Joel F. Salatin (born February 24, 1957) is an American farmer, lecturer, and author whose books include Folks, This Ain't Normal; You Can Farm; and Salad Bar Beef.
In high school, Salatin began his own business selling rabbits, eggs, butter and chicken from his family farm at the Staunton Curb Market. He then attended Bob Jones University where he majored in English and was a student leader. He graduated in 1979. Salatin married his childhood sweetheart in 1980 and became a feature writer at the Staunton, Virginia newspaper, The News Leader, where he had worked earlier typing obituaries and police reports. He has been editor of the monthly agriculture magazine Stockman Grass Farmer promoting pasture-grazed lifestock, and teaches a two day course on agribusiness marketing in conjunction with this magazine.
Tired of "having his stories spiked," he decided to try farming full-time after first getting involved in a walnut-buying station run by two high school boys. Salatin's grandfather had been an avid gardener and beekeeper and a follower of J. I. Rodale. Salatin's father worked as an accountant and his mother taught high school physical education. Salatin's parents had bought the land that became Polyface in 1961 after losing a farm in Venezuela to political turmoil. They had raised cattle using organic methods, but could not make a living at farming alone.
Salatin condemns the negative impact of the United States government on his livelihood because of what he considers an increasingly regulatory approach taken toward farming. He is a self-described "Christian libertarian environmentalist capitalist lunatic farmer" produces meat he describes as "beyond organic", which are raised using what the farm describes as environmentally responsible, ecologically beneficial, sustainable agriculture. Jo Robinson, an author, said of Salatin, "He's not going back to the old model. There's nothing in county extension or old-fashioned ag science that really informs him. He is just looking totally afresh at how to maximize production in an integrated system on a holistic farm. He's just totally innovative."
Commenting on a New York Times op-ed contribution about sustainable farming and bovine methane production, Salatin wrote "wetlands emit some 95 percent of all methane in the world; herbivores are insignificant enough to not even merit consideration. Anyone who really wants to stop methane needs to start draining wetlands."Wetland methane emissions make up 20 to 39% of global methane emissions, according to the Intergovernmental Panel on Climate Change. He also said that most livestock producers use "Neanderthal management" that exaggerates the amount of land required, and that modern technology allows for far more sustainable land usage.

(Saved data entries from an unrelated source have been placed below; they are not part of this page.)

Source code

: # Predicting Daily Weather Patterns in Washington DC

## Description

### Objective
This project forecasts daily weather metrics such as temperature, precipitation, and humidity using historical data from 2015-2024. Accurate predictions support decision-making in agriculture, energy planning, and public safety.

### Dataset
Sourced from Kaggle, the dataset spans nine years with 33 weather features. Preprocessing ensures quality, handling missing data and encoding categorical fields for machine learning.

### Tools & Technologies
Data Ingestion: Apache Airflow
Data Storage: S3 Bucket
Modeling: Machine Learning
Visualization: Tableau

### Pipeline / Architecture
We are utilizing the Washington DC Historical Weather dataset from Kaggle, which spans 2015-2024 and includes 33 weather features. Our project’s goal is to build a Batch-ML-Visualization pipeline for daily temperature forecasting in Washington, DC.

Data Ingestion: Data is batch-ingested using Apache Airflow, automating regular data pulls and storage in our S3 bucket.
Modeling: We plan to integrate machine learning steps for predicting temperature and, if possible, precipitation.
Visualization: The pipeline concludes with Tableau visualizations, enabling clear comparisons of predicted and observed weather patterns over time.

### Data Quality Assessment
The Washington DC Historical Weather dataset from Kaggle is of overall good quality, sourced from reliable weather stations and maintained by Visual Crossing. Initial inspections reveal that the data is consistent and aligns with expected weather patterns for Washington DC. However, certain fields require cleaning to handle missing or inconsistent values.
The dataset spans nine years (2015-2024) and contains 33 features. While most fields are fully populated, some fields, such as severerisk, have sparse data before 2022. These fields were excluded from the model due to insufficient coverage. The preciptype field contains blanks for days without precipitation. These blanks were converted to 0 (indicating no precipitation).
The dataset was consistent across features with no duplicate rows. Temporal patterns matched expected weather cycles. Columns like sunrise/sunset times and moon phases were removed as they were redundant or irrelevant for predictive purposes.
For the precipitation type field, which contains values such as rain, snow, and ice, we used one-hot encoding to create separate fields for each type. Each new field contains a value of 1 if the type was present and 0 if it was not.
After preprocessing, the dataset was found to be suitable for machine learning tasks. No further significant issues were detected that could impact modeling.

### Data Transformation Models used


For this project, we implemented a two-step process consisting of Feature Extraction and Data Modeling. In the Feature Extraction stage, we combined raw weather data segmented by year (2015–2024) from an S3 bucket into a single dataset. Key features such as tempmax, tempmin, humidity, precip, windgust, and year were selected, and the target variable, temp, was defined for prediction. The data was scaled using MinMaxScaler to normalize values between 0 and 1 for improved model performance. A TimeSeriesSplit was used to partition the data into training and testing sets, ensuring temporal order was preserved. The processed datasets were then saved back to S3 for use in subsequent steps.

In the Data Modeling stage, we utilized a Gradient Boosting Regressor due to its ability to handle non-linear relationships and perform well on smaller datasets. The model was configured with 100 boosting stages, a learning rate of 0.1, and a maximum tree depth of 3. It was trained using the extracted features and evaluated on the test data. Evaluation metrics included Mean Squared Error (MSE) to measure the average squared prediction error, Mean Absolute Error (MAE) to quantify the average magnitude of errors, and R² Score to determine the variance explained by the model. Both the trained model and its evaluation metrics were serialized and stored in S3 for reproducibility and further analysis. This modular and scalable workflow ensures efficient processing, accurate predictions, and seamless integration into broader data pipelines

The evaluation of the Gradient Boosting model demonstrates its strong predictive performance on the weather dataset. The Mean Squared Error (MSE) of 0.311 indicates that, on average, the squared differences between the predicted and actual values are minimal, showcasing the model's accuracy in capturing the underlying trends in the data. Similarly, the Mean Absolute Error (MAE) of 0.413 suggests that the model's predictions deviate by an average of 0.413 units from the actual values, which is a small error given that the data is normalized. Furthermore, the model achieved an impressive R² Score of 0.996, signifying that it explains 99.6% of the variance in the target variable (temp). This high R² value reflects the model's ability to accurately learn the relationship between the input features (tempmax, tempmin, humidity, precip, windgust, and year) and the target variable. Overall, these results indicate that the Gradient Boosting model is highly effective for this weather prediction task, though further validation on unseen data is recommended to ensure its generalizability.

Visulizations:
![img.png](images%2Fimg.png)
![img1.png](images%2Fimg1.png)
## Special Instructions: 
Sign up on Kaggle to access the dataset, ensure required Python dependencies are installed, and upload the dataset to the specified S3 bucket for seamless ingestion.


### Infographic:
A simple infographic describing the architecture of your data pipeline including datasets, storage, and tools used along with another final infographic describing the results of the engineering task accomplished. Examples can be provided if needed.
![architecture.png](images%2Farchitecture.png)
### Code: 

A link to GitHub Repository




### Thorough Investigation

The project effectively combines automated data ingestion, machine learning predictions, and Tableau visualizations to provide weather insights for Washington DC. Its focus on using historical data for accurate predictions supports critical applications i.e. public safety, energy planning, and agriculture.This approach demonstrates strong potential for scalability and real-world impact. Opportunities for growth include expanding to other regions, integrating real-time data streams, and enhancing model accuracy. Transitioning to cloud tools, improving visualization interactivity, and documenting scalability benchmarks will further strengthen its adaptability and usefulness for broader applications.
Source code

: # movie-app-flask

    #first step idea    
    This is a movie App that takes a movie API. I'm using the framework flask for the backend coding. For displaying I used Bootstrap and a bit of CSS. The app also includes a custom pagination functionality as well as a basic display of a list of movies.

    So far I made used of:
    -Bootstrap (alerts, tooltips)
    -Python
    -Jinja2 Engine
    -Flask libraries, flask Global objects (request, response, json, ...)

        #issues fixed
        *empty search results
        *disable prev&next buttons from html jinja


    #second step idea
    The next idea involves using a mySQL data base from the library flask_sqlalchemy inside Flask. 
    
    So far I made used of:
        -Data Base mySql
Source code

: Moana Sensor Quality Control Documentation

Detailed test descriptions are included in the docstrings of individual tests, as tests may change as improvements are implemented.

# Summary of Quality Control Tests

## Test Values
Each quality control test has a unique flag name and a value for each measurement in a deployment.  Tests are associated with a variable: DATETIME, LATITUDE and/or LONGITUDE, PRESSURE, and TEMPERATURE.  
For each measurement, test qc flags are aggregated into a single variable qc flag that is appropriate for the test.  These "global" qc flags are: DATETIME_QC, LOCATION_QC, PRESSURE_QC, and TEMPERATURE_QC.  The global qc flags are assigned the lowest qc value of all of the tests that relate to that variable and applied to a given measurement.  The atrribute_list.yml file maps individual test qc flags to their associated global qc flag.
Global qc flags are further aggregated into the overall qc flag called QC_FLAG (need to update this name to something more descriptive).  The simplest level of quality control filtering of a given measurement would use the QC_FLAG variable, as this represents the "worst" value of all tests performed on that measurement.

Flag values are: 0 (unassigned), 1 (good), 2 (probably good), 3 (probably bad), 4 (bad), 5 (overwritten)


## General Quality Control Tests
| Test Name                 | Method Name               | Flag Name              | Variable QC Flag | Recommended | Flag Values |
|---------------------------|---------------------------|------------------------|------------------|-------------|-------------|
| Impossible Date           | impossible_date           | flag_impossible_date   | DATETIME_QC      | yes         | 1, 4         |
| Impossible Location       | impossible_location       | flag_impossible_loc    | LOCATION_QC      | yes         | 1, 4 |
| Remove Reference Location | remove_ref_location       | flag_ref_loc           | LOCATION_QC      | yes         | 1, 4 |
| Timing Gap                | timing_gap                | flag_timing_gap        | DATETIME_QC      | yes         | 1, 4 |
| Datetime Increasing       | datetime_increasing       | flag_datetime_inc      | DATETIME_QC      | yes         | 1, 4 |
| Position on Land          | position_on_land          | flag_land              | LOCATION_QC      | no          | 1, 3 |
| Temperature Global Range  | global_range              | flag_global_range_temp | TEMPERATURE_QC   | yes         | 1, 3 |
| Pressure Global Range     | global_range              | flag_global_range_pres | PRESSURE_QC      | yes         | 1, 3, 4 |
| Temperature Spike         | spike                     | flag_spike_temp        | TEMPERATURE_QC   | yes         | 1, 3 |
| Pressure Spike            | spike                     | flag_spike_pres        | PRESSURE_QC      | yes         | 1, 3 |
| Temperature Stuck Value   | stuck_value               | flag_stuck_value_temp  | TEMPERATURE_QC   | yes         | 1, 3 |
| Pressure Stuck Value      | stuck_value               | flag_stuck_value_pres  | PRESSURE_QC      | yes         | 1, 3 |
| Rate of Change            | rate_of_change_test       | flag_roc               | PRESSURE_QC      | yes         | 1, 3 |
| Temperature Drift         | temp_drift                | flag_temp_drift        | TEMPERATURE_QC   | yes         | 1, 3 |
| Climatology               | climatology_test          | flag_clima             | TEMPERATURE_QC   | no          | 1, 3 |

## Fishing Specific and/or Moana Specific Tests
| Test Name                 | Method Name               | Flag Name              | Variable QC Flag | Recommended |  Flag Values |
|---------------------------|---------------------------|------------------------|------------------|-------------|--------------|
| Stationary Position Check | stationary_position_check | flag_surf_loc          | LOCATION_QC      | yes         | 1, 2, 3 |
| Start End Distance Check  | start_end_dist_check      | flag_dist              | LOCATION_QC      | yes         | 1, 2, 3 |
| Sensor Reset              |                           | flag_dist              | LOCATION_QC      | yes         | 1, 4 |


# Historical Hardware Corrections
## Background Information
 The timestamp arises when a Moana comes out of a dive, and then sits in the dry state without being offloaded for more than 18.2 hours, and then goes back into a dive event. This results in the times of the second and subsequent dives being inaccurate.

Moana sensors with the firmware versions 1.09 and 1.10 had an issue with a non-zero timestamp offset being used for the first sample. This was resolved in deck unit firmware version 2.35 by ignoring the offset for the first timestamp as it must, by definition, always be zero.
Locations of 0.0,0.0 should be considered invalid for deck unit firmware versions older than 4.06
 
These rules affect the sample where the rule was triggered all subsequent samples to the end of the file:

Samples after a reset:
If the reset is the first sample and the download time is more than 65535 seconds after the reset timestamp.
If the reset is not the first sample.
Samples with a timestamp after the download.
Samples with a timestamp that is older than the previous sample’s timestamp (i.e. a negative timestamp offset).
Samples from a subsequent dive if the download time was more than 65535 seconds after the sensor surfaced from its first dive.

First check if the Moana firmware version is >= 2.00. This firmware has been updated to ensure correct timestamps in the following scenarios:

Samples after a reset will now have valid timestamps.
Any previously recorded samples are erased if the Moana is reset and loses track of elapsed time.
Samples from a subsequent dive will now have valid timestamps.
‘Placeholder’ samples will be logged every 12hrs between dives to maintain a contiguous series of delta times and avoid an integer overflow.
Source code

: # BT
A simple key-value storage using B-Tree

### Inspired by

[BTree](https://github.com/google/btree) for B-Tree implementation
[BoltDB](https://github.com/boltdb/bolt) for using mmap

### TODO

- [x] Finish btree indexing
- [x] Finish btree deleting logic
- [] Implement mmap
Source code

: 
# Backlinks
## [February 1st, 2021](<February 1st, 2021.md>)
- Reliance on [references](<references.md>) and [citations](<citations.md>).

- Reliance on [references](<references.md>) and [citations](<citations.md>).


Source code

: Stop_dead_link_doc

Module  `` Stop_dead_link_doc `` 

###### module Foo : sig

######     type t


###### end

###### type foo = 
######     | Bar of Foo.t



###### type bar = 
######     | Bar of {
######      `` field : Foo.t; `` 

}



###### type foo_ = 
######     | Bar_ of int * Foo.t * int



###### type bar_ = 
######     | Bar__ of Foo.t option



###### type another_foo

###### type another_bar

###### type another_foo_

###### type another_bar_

Salatin's 550-acre (220-hectare) farm is featured prominently in Michael Pollan's book The Omnivore's Dilemma (2006) and the documentary films, Food, Inc. and Fresh. Pollan became interested in Salatin because of his refusal to send food to locations not within a four-hour drive of his farm, i.e. outside his local "foodshed." "We want [prospective customers] to find farms in their areas and keep the money in their own community," said Salatin. "We think there is strength in decentralization and spreading out rather than in being concentrated and centralized."
Salatin's philosophy of farming emphasizes healthy grass on which animals can thrive in a symbiotic cycle of feeding. Cows are moved from one pasture to another rather than being centrally corn fed. Then chickens in portable coops are moved in behind them, where they dig through the cow dung to eat protein-rich fly larvae while further fertilizing the field with their droppings.